Support for international cooperation in the arts, music, theatre, dance, literature and film sectors is a significant part of Germany’s cultural relations and education policy. In 2010, financial resources totalling EUR 1.513 billion (USD 2 billion) were made available by the Federal Government for cultural relations and education policy measures. Advanced training programmes for publishers and publishing professionals from the Arab world run by the Frankfurt Book Fair in conjunction with the Goethe-Institut since 2006 have been particularly successful. Also noteworthy are Quantara.de, Deutsche Welle’s online dialogue platform with the Arab world since 2003, and its Farsi-language online forum, launched in 2010. Over 240 million people around the world access Deutsche Welle via satellite and the Internet.

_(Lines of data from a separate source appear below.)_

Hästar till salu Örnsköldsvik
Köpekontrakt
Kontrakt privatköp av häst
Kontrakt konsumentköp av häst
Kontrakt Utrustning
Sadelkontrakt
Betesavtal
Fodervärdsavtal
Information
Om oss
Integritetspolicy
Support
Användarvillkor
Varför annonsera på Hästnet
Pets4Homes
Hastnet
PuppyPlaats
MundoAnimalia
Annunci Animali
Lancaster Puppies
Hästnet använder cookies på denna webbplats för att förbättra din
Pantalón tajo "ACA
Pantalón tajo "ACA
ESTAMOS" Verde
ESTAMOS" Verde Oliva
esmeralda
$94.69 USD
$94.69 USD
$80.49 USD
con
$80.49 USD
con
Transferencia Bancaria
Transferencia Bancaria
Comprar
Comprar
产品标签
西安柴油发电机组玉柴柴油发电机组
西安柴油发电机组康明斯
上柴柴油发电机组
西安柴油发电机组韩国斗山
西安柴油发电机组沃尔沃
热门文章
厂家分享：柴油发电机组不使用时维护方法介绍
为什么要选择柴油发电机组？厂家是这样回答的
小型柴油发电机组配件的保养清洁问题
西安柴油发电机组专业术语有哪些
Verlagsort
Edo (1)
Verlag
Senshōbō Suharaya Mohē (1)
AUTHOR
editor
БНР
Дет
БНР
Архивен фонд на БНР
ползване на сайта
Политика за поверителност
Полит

The German Council for Sustainable Development included ‘cultural diversity and education for sustainable development’ along with ‘consumption and lifestyles in the context of a sustainable economy’ within its areas of focus for the first time during the period 2010-2013. In 2008/2009, the Federal Government and the Länder explored the working area ‘culture and development’. With its Culture and Development initiative launched in 2008, the Goethe- Institut uses consulting and education programmes to promote institutions and stakeholders from culture and the media, primarily in developing countries. This strengthens the integration of culture as the fourth pillar of sustainable development strategies.
Artist mobility and exchange are promoted through artist residencies and fellowships from the municipalities, the Länder, the Federal Government and foundations. Within the context of the Berlinale, the World Cinema Fund (WCF) emerged as a link between feature films and co-production and distribution support, thus facilitating market access for creative artists from developing and emerging countries. The Frankfurt Book Fair’s invitation programme makes it easier for publishers from developing and emerging countries to access the market.
With regard to the implementation of the Convention on the Protection and Promotion of the Diversity of Cultural Expressions, one of the challenges for cultural policy in Germany, particularly at Länder level, is to ensure the compatibility between public support schemes and competition regulations. It is therefore necessary to continually make all responsible actors aware of the Convention and to support its implementation through coherent and interministerial action.
Policy measures for the promotion of cultural diversity create a valuable basis for long-term partnerships and networks.